→ **Task instructions**: Repeat the text of every one of the records below line for line, keeping each word and mark unchanged.

→ **Collected data**:
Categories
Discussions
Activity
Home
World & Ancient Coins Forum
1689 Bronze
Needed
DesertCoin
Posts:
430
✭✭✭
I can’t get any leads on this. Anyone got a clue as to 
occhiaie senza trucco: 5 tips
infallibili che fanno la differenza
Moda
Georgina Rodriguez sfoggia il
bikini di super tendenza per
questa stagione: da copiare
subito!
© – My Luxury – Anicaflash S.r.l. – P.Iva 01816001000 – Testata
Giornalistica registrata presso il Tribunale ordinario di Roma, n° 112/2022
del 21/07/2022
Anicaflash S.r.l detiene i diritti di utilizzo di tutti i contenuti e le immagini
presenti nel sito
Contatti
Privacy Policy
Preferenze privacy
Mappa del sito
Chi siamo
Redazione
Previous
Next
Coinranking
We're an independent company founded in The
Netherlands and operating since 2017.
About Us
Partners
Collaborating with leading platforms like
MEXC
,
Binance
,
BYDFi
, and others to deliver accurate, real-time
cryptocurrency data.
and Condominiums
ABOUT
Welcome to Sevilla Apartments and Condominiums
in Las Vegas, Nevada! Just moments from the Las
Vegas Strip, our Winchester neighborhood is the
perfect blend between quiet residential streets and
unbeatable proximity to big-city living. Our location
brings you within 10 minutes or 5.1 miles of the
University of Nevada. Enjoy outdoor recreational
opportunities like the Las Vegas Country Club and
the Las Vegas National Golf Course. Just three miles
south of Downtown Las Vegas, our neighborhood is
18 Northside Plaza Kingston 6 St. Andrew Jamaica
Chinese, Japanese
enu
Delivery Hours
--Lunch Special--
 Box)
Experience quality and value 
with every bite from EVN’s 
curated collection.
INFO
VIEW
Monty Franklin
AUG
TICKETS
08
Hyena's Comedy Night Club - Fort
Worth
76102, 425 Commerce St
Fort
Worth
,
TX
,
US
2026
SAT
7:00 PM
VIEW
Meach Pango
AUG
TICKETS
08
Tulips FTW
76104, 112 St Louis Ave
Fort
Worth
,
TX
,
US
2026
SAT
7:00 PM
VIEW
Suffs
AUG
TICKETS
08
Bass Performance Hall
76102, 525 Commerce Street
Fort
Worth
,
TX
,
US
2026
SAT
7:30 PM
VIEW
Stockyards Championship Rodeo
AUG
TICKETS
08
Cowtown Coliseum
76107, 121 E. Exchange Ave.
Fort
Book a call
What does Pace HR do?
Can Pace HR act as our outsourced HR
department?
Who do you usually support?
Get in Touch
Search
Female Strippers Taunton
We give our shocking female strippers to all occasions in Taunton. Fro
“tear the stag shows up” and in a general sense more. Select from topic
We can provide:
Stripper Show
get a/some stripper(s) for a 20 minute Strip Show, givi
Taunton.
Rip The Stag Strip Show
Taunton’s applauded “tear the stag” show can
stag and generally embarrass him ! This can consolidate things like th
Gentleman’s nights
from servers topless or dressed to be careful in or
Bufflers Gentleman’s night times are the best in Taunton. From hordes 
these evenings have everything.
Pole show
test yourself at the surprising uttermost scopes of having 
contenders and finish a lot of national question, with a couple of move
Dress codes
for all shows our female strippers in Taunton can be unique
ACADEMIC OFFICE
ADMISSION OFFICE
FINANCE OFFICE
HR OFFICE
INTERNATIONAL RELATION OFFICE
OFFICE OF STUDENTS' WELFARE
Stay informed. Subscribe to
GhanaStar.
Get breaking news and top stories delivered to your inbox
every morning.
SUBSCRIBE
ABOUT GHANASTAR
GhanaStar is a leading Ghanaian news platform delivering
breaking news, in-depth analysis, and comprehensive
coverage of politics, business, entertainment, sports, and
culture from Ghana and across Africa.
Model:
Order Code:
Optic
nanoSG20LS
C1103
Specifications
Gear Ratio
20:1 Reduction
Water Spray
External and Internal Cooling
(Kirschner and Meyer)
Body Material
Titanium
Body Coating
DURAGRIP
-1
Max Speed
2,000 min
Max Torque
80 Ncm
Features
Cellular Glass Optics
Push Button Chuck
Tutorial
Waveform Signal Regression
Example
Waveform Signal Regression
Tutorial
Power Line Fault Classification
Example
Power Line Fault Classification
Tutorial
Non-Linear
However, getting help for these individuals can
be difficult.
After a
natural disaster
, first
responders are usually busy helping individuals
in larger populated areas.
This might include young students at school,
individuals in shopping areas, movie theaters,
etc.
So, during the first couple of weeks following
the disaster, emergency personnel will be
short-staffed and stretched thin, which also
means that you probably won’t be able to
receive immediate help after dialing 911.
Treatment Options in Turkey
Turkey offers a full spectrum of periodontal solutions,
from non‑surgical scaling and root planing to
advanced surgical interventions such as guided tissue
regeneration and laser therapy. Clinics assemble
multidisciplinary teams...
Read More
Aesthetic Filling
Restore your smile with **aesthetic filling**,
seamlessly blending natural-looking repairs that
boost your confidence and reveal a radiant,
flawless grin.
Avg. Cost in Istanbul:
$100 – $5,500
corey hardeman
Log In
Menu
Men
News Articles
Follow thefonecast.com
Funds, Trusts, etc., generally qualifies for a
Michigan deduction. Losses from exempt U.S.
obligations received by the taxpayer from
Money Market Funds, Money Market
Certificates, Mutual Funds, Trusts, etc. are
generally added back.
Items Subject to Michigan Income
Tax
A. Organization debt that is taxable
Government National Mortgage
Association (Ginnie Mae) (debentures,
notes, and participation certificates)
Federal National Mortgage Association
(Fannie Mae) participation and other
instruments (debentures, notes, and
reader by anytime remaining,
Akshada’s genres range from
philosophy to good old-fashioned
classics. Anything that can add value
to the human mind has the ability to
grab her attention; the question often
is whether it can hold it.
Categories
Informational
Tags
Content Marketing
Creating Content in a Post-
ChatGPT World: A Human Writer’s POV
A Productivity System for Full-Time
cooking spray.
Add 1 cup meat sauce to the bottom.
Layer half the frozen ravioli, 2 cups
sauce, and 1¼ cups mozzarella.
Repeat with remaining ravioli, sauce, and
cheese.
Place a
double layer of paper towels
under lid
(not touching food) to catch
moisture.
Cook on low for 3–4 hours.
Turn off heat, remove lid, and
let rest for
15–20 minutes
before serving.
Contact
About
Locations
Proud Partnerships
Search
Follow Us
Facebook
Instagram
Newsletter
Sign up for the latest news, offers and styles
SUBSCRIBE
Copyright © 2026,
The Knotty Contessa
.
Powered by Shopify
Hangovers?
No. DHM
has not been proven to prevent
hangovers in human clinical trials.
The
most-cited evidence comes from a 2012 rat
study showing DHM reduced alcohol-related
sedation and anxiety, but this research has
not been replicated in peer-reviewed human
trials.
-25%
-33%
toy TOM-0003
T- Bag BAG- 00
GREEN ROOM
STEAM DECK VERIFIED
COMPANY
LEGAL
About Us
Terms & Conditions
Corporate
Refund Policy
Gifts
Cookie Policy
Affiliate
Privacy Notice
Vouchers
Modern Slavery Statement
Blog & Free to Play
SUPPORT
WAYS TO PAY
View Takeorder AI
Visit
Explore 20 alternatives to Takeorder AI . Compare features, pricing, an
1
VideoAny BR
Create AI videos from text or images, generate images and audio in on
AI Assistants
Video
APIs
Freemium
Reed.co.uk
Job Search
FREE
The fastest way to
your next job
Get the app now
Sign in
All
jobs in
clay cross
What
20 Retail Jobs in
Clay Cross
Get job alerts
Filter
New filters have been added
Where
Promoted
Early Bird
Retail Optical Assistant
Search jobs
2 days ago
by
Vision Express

→ **Final answer**:
Categories
Discussions
Activity
Home
World & Ancient Coins Forum
1689 Bronze
Needed
DesertCoin
Posts:
430
✭✭✭
I can’t get any leads on this. Anyone got a clue as to 
occhiaie senza trucco: 5 tips
infallibili che fanno la differenza
Moda
Georgina Rodriguez sfoggia il
bikini di super tendenza per
questa stagione: da copiare
subito!
© – My Luxury – Anicaflash S.r.l. – P.Iva 01816001000 – Testata
Giornalistica registrata presso il Tribunale ordinario di Roma, n° 112/2022
del 21/07/2022
Anicaflash S.r.l detiene i diritti di utilizzo di tutti i contenuti e le immagini
presenti nel sito
Contatti
Privacy Policy
Preferenze privacy
Mappa del sito
Chi siamo
Redazione
Previous
Next
Coinranking
We're an independent company founded in The
Netherlands and operating since 2017.
About Us
Partners
Collaborating with leading platforms like
MEXC
,
Binance
,
BYDFi
, and others to deliver accurate, real-time
cryptocurrency data.
and Condominiums
ABOUT
Welcome to Sevilla Apartments and Condominiums
in Las Vegas, Nevada! Just moments from the Las
Vegas Strip, our Winchester neighborhood is the
perfect blend between quiet residential streets and
unbeatable proximity to big-city living. Our location
brings you within 10 minutes or 5.1 miles of the
University of Nevada. Enjoy outdoor recreational
opportunities like the Las Vegas Country Club and
the Las Vegas National Golf Course. Just three miles
south of Downtown Las Vegas, our neighborhood is
18 Northside Plaza Kingston 6 St. Andrew Jamaica
Chinese, Japanese
enu
Delivery Hours
--Lunch Special--
 Box)
Experience quality and value 
with every bite from EVN’s 
curated collection.
INFO
VIEW
Monty Franklin
AUG
TICKETS
08
Hyena's Comedy Night Club - Fort
Worth
76102, 425 Commerce St
Fort
Worth
,
TX
,
US
2026
SAT
7:00 PM
VIEW
Meach Pango
AUG
TICKETS
08
Tulips FTW
76104, 112 St Louis Ave
Fort
Worth
,
TX
,
US
2026
SAT
7:00 PM
VIEW
Suffs
AUG
TICKETS
08
Bass Performance Hall
76102, 525 Commerce Street
Fort
Worth
,
TX
,
US
2026
SAT
7:30 PM
VIEW
Stockyards Championship Rodeo
AUG
TICKETS
08
Cowtown Coliseum
76107, 121 E. Exchange Ave.
Fort
Book a call
What does Pace HR do?
Can Pace HR act as our outsourced HR
department?
Who do you usually support?
Get in Touch
Search
Female Strippers Taunton
We give our shocking female strippers to all occasions in Taunton. Fro
“tear the stag shows up” and in a general sense more. Select from topic
We can provide:
Stripper Show
get a/some stripper(s) for a 20 minute Strip Show, givi
Taunton.
Rip The Stag Strip Show
Taunton’s applauded “tear the stag” show can
stag and generally embarrass him ! This can consolidate things like th
Gentleman’s nights
from servers topless or dressed to be careful in or
Bufflers Gentleman’s night times are the best in Taunton. From hordes 
these evenings have everything.
Pole show
test yourself at the surprising uttermost scopes of having 
contenders and finish a lot of national question, with a couple of move
Dress codes
for all shows our female strippers in Taunton can be unique
ACADEMIC OFFICE
ADMISSION OFFICE
FINANCE OFFICE
HR OFFICE
INTERNATIONAL RELATION OFFICE
OFFICE OF STUDENTS' WELFARE
Stay informed. Subscribe to
GhanaStar.
Get breaking news and top stories delivered to your inbox
every morning.
SUBSCRIBE
ABOUT GHANASTAR
GhanaStar is a leading Ghanaian news platform delivering
breaking news, in-depth analysis, and comprehensive
coverage of politics, business, entertainment, sports, and
culture from Ghana and across Africa.
Model:
Order Code:
Optic
nanoSG20LS
C1103
Specifications
Gear Ratio
20:1 Reduction
Water Spray
External and Internal Cooling
(Kirschner and Meyer)
Body Material
Titanium
Body Coating
DURAGRIP
-1
Max Speed
2,000 min
Max Torque
80 Ncm
Features
Cellular Glass Optics
Push Button Chuck
Tutorial
Waveform Signal Regression
Example
Waveform Signal Regression
Tutorial
Power Line Fault Classification
Example
Power Line Fault Classification
Tutorial
Non-Linear
However, getting help for these individuals can
be difficult.
After a
natural disaster
, first
responders are usually busy helping individuals
in larger populated areas.
This might include young students at school,
individuals in shopping areas, movie theaters,
etc.
So, during the first couple of weeks following
the disaster, emergency personnel will be
short-staffed and stretched thin, which also
means that you probably won’t be able to
receive immediate help after dialing 911.
Treatment Options in Turkey
Turkey offers a full spectrum of periodontal solutions,
from non‑surgical scaling and root planing to
advanced surgical interventions such as guided tissue
regeneration and laser therapy. Clinics assemble
multidisciplinary teams...
Read More
Aesthetic Filling
Restore your smile with **aesthetic filling**,
seamlessly blending natural-looking repairs that
boost your confidence and reveal a radiant,
flawless grin.
Avg. Cost in Istanbul:
$100 – $5,500
corey hardeman
Log In
Menu
Men
News Articles
Follow thefonecast.com
Funds, Trusts, etc., generally qualifies for a
Michigan deduction. Losses from exempt U.S.
obligations received by the taxpayer from
Money Market Funds, Money Market
Certificates, Mutual Funds, Trusts, etc. are
generally added back.
Items Subject to Michigan Income
Tax
A. Organization debt that is taxable
Government National Mortgage
Association (Ginnie Mae) (debentures,
notes, and participation certificates)
Federal National Mortgage Association
(Fannie Mae) participation and other
instruments (debentures, notes, and
reader by anytime remaining,
Akshada’s genres range from
philosophy to good old-fashioned
classics. Anything that can add value
to the human mind has the ability to
grab her attention; the question often
is whether it can hold it.
Categories
Informational
Tags
Content Marketing
Creating Content in a Post-
ChatGPT World: A Human Writer’s POV
A Productivity System for Full-Time
cooking spray.
Add 1 cup meat sauce to the bottom.
Layer half the frozen ravioli, 2 cups
sauce, and 1¼ cups mozzarella.
Repeat with remaining ravioli, sauce, and
cheese.
Place a
double layer of paper towels
under lid
(not touching food) to catch
moisture.
Cook on low for 3–4 hours.
Turn off heat, remove lid, and
let rest for
15–20 minutes
before serving.
Contact
About
Locations
Proud Partnerships
Search
Follow Us
Facebook
Instagram
Newsletter
Sign up for the latest news, offers and styles
SUBSCRIBE
Copyright © 2026,
The Knotty Contessa
.
Powered by Shopify
Hangovers?
No. DHM
has not been proven to prevent
hangovers in human clinical trials.
The
most-cited evidence comes from a 2012 rat
study showing DHM reduced alcohol-related
sedation and anxiety, but this research has
not been replicated in peer-reviewed human
trials.
-25%
-33%
toy TOM-0003
T- Bag BAG- 00
GREEN ROOM
STEAM DECK VERIFIED
COMPANY
LEGAL
About Us
Terms & Conditions
Corporate
Refund Policy
Gifts
Cookie Policy
Affiliate
Privacy Notice
Vouchers
Modern Slavery Statement
Blog & Free to Play
SUPPORT
WAYS TO PAY
View Takeorder AI
Visit
Explore 20 alternatives to Takeorder AI . Compare features, pricing, an
1
VideoAny BR
Create AI videos from text or images, generate images and audio in on
AI Assistants
Video
APIs
Freemium
Reed.co.uk
Job Search
FREE
The fastest way to
your next job
Get the app now
Sign in
All
jobs in
clay cross
What
20 Retail Jobs in
Clay Cross
Get job alerts
Filter
New filters have been added
Where
Promoted
Early Bird
Retail Optical Assistant
Search jobs
2 days ago
by
Vision Express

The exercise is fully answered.